Unfortunately, the last two questions still have to be answered negatively. A computer is not capable of doing such things. Not yet, anyway. And that has everything to do with what we referred to with "they're missing something", and that something is called “semantics”. Simply put: what my mail means is not yet clear to the computer. Thanks to Big Data we are flooded with a storage lake full of data, but the meaning of it, the semantics, still remains hanging in the air impalpably. The computer must also be capable to decide what is important for me. That requires interpretation. And computers are still very bad in interpretation. This is linked, among other things, to how ICT professionals approach their field of expertise: great attention is devoted to the ‘T’ in ICT, i.e. the technology. But there is a lot less attention for the ‘I’: the information.

What makes something information? Let's go and ask the largest source of information we have available. The worldwide web brought us Wikipedia, and therein we can read: "Information (from the verb informare: to inform in the sense of "to give form to the mind", "to discipline", "instruct", "teach") is related to notions of communication, perception, education, and knowledge, and can be thought of as the resolution of uncertainty." Wikipedia continues with “Strictly speaking information is information if and only if it is interpretable. Interpreting and integrating information will provide knowledge”; and that is precisely what we called the semantics.

Beside information we also have the concept of data. The difference between data and information is precisely the semantics. Data becomes Information through their coherence in a certain context and representation, which can be expressed in concretely formulated facts; and that is the semantics.

That semantics is a phenomenon that will be hard to automate is evident. But the solution comes into view if we focus in IT on the ‘C’ that has been dropped from ICT: Communication.

For by capturing communication and interpreting it, we can make a start with digitally capturing the semantics. The trick is that we must convert communication into facts. Once we have taken that step, an ideal picture starts to emerge: ‘Big Semantics’.

In this ideal picture information and my interpretation of it will also be known to the computer. With that the computer will understand - in the form of an algorithm - the relevance of mails sent to me and can help me to determine the priority of my mails. If the algorithm cannot interpret things, because it cannot distil recognizable facts from the context of a given communication, it should take this to the only person that is capable to answer the issue in a definitive way: me personally. By asking the right questions the algorithm allows me to designate the relevant facts in the given communication. So what it boils down to is this: the interpretation of the relevant facts from the communication should be facilitated by means of … communication. In fact, it is all about composing my weltanschauung through my interpretation of the facts in the given communication.

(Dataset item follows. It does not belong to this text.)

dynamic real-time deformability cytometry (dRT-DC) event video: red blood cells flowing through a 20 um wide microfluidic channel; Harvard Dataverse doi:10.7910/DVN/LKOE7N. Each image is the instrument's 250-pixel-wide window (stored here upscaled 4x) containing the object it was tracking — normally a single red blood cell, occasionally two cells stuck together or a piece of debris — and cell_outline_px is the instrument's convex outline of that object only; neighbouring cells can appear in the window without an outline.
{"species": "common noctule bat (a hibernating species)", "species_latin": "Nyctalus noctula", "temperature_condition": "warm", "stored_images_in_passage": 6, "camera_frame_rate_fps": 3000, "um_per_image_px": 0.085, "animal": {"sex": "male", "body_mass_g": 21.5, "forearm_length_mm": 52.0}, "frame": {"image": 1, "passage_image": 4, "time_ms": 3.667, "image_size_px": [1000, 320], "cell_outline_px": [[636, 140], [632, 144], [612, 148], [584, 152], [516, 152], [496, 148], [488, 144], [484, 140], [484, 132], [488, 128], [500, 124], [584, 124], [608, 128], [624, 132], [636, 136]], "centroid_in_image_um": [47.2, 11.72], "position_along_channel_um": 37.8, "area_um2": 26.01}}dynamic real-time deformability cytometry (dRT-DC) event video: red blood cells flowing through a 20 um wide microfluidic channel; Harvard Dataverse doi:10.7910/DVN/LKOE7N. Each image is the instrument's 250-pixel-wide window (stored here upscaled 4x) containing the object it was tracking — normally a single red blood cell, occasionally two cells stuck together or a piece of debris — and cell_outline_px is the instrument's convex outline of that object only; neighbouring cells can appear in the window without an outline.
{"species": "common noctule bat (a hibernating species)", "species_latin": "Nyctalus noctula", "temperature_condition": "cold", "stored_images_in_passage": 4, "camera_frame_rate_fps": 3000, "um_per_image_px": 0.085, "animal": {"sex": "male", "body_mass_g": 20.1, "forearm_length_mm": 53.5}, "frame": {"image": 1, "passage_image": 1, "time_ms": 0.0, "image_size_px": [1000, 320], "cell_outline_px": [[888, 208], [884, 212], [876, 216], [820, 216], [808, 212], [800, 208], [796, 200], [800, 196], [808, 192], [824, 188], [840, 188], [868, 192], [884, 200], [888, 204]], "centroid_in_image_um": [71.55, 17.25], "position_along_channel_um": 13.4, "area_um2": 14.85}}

Of course, this insight is not just limited to mails; it applies to the complete abundance of information that reaches us by any other means. E-mail only served here as a simple example. Perhaps the continuous interpretation of all communication brings along “big brother” associations. But I and I alone am the true owner of my fact-based interpretation. This interpretation should therefore be monitored carefully and only made available to me personally, lest I be drowned helplessly in the 'tidal wave' of communication. And that goes for every single end user of any abundance of information.

If we continue on this path, and manage to move the focus of the technology in IT to information through communication, then we are on the verge of a new era, in which we will truly be supported by computers, simply because they understand us. Just to put it in plain English: ‘The Era of Big Semantics’.